Hi peteeng,
Diamond or DLC or PVD tools are hopeless in steel.
You may well be correct that coatings may well offer surface speed advantage is aluminums and/or composites, but they don't offer a huge amount in steel.
Carbon is highly soluble in hot iron, thus a diamond or diamond coating is literally going to dissolve when cutting ferrous metals. At some very particular point where
the chip is being formed and the deformation is large and rapid, the chip will get hot and ergo the carbon of the diamond will dissolve. If you were to hugely flood cool the cutting zone
and proceed slowly enough such that the rate of 'doing work' on the chips is low enough that you don't get the red heat....then you might get away with diamond tooling.
It's a very good way to wreck expensive diamond tools.

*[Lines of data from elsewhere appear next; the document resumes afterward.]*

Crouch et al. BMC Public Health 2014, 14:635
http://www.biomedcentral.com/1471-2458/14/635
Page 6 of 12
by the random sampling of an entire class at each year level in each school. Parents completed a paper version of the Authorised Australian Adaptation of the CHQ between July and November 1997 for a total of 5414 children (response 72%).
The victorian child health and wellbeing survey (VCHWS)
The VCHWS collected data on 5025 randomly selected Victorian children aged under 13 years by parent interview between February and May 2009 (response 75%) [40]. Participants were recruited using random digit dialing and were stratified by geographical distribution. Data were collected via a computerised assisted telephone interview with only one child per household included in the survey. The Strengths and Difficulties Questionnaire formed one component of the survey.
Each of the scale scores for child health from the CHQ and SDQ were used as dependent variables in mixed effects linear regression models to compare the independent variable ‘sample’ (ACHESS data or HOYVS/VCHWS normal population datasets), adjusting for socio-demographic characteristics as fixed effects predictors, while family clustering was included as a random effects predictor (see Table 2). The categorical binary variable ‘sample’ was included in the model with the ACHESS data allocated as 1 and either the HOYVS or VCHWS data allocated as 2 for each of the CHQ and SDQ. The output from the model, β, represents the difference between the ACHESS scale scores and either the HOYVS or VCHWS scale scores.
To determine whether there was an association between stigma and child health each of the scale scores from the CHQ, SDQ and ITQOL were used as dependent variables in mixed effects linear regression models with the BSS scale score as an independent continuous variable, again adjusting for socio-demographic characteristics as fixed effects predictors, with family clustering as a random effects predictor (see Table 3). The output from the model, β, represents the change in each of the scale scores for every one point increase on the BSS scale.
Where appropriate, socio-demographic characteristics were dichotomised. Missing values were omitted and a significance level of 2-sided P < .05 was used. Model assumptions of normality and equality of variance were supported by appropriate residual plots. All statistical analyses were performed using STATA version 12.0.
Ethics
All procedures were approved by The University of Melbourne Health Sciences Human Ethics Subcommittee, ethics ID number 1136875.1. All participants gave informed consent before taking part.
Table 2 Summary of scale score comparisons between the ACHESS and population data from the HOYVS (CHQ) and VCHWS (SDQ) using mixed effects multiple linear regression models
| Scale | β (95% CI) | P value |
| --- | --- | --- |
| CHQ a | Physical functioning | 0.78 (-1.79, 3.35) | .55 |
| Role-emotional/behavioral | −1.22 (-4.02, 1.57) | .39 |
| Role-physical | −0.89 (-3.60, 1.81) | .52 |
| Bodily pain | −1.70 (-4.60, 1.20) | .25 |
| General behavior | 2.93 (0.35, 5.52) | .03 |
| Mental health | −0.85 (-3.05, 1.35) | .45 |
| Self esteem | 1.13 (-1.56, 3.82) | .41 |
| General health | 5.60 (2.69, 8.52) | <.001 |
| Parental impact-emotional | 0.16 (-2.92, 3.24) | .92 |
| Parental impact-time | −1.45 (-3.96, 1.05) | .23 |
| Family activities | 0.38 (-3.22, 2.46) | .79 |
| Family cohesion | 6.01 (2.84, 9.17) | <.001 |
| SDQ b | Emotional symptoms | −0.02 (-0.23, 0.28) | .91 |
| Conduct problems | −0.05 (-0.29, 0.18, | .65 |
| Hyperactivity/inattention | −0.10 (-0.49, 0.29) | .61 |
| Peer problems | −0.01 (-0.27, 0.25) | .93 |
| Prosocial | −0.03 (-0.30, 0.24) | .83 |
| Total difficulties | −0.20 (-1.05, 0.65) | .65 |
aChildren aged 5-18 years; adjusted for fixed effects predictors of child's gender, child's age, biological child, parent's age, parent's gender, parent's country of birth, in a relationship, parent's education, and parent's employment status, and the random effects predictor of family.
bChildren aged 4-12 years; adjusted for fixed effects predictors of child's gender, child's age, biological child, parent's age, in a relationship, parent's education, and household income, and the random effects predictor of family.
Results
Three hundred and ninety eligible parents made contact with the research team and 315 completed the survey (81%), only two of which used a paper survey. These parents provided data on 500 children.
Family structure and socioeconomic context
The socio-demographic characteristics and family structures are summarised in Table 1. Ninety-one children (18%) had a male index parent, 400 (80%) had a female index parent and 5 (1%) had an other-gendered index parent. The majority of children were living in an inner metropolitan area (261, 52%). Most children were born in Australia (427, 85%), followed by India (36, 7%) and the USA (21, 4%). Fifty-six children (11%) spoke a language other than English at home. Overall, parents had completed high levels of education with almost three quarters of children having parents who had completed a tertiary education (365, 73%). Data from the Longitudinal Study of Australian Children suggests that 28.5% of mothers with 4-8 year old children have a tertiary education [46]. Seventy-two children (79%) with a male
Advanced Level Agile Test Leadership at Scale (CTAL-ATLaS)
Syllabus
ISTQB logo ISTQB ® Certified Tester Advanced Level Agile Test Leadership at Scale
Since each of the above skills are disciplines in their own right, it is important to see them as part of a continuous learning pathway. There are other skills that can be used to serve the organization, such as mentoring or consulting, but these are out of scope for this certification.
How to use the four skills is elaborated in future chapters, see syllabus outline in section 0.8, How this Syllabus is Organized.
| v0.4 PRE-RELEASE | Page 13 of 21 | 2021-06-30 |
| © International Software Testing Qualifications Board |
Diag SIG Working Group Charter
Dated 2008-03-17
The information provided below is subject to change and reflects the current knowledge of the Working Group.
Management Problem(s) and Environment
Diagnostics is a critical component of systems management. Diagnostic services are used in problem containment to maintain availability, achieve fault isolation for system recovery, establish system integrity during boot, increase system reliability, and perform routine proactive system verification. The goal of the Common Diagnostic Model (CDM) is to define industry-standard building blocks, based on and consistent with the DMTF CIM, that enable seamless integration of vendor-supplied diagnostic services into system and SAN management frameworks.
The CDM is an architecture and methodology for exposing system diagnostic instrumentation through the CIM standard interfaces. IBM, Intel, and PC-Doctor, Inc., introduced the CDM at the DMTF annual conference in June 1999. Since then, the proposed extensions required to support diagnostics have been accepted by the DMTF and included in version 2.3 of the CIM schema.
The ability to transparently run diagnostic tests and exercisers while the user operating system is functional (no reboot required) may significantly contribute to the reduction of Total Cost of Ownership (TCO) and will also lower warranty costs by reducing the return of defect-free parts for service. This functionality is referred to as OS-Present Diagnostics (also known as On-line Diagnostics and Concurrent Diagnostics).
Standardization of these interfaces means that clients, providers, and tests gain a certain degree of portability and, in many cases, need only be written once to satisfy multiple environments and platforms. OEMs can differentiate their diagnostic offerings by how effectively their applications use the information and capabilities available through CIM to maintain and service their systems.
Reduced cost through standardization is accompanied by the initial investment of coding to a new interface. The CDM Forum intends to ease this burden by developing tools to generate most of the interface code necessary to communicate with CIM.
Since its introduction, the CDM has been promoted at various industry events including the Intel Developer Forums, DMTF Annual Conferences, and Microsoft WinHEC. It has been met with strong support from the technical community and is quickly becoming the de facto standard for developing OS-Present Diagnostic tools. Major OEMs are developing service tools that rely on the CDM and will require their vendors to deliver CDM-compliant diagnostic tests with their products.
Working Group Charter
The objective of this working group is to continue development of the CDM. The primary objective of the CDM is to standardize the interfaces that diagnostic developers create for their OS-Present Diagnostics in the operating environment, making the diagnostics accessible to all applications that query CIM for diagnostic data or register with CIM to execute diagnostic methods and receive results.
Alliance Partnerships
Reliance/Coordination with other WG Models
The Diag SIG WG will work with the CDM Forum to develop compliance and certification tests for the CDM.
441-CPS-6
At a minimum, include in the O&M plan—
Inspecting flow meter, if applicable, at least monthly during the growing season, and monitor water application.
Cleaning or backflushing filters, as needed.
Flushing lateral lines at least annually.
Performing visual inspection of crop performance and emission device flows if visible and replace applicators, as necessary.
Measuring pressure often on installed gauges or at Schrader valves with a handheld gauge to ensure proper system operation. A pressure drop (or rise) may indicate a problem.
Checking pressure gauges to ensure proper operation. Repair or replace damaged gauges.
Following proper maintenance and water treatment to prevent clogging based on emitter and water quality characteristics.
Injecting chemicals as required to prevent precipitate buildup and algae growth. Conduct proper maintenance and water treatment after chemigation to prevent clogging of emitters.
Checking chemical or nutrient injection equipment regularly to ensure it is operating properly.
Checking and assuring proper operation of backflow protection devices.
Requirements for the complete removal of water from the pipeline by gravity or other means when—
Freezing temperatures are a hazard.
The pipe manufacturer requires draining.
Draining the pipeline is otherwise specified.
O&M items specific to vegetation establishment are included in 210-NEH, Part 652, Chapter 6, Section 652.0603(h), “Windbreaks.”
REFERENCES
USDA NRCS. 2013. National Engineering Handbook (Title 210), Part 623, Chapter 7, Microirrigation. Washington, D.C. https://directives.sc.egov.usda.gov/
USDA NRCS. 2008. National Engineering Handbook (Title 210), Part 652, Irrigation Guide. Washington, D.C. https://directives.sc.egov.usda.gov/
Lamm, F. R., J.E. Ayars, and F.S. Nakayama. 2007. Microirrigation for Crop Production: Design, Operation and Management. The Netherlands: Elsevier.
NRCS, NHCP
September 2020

Ceramic tooling or CBN tooling is used on ferrous metals when you need something harder than carbide. CBN is eye wateringly expensive. The manufacturers recommend in the range of 100m/min to 200 m/min.
You can be ABSOLUTELY sure if I ever buy a 3mm CBN ball nose endmill for $475USD I will NOT EXCEED the recommended surface speed. In most case the manufacturers don't recommend
flood cooling for CBN either, siting thermal shock. There is another school of thought amongst users of CBN that use cooling and HUGE AMOUNTS OFT IT such that the tool never experiences thermal shock.
I would guess that I am in that camp. Flood cooling is the night and day improvement to my CNCing, and just about every material.